Não sei de onde vem minhas ideias. Um hábito que me mantém criativo é tentar tê-las o menos possível. Eu me inspiro em outras vozes, tenho vozes na cabeça, de poetas que admiro e que tem um temperamento parecido com o meu, um jeito de dizer o mundo parecido com o meu. Sou muito sensível ao que há de singular numa voz. Num timbre. Já ideias são estéreis no meu caso. Quando consigo não partir de ideias fixas, o poema aparece ele mesmo como uma ideia, nua e crua, redonda, que nunca ninguém pensou antes, mas que agora todo mundo pode pensar – ele tem uma voz. Muitas vezes é uma ideia ruim, mas ainda sim é infinitamente melhor que um poema meu que nasceu de uma ideia. Acho que, em poesia, partir da ideia de que não fazemos ideia do que seja uma ideia pode ser muito libertador… É a fonte comum de poesia e filosofia. Mas a poesia tem que permanecer nesse momento de tensão, em que se deseja saber mas não se sabe, sem dar pra trás, porque com ceticismo não se faz arte; nem dar um passo pra frente, porque com respostas práticas ou científicas também não. Esse momento da tensão em que você sabe que há respostas mas não sabe quais é o momento da beleza, e é muito difícil de aguentar, não só pela angústia da ausência de respostas mas por conta dessa espécie de certeza louca quase física de que há respostas, e de que elas são mesmo infinitas. A beleza é insuportável pra uma pessoa inteligente. Fica mais insuportável ainda na música, porque a musica dá o passo pra frente, faz um movimento parecido com a filosofia, de ir e vir, parece uma fala, parece ter momentos de certeza e aporia, e você se vê concordando plenamente com um negócio que nem sequer começou a falar ainda. Já a poesia torna essa beleza “filosófica” da música suportável, restaura o equilíbrio por uma simultaneidade plástica de quadro, ou de escultura.
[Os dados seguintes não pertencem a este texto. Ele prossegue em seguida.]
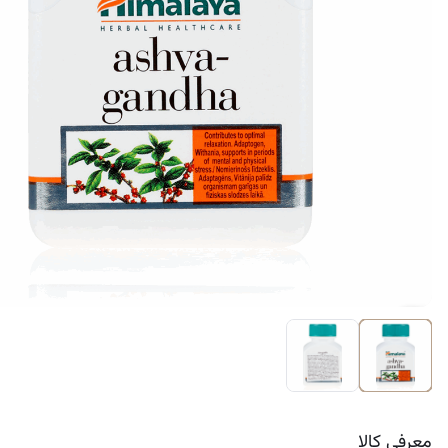
کرم ضد لک
معرفی کالا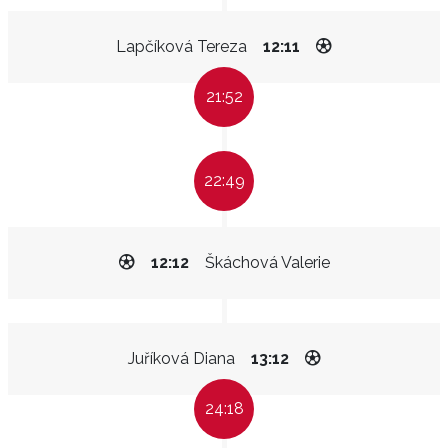
Lapčíková Tereza
12:11
21:52
22:49
12:12
Škáchová Valerie
Juříková Diana
13:12
24:18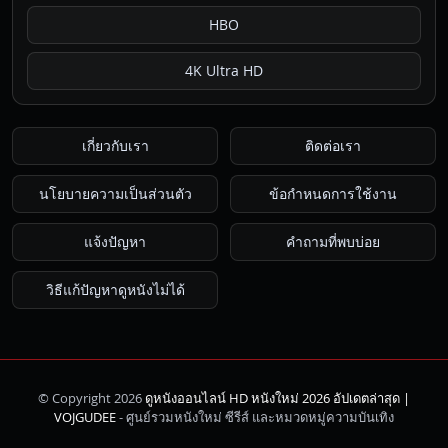
HBO
4K Ultra HD
เกี่ยวกับเรา
ติดต่อเรา
นโยบายความเป็นส่วนตัว
ข้อกำหนดการใช้งาน
แจ้งปัญหา
คำถามที่พบบ่อย
วิธีแก้ปัญหาดูหนังไม่ได้
© Copyright 2026
ดูหนังออนไลน์ HD หนังใหม่ 2026 อัปเดตล่าสุด |
ค้นหา
VOJGUDEE
- ศูนย์รวมหนังใหม่ ซีรีส์ และหมวดหมู่ความบันเทิง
O que você acha que mudou no seu processo de escrita ao longo dos anos? O que você diria a si mesmo se pudesse voltar à escrita de seus primeiros textos?
Essa pergunta é muito bonita. Foi um longo processo de amadurecimento. Hoje posso dizer que um poema não está dissociado da vida moral nunca. Um poema mostra a vida como virtuosa ou como viciada. Toda virtude é criativa, todo vicio é dogmático. Voltando pros meus primeiros poemas, que escrevi com 16 anos, vi que eles tinham uma abertura pra vida que era brilhante e que perdi em grande parte com os vícios do “amadurecimento”, os fechamentos de si que praticamos diante do medo do que não tem solução. Acho que estou passando por um processo de cura ao revisitar meus primeiros poemas. Há dois ou três de que ainda gosto, mas ainda bem que eu os escrevi.
Que projeto você gostaria de fazer, mas ainda não começou? Que livro você gostaria de ler e ele ainda não existe?
Eu gostaria de ler um grande amigo ou amiga que é um grande poeta, sempre. Embora a gente seja tudo meio podre e caquético por dentro, há pessoas que além disso tem um coração maravilhoso e que frequentemente me tornam menos covarde diante das minhas feiuras. Gostaria de continuar lendo o coração delas, o que frequentemente acontece quando elas me mostram como elas leem o meu.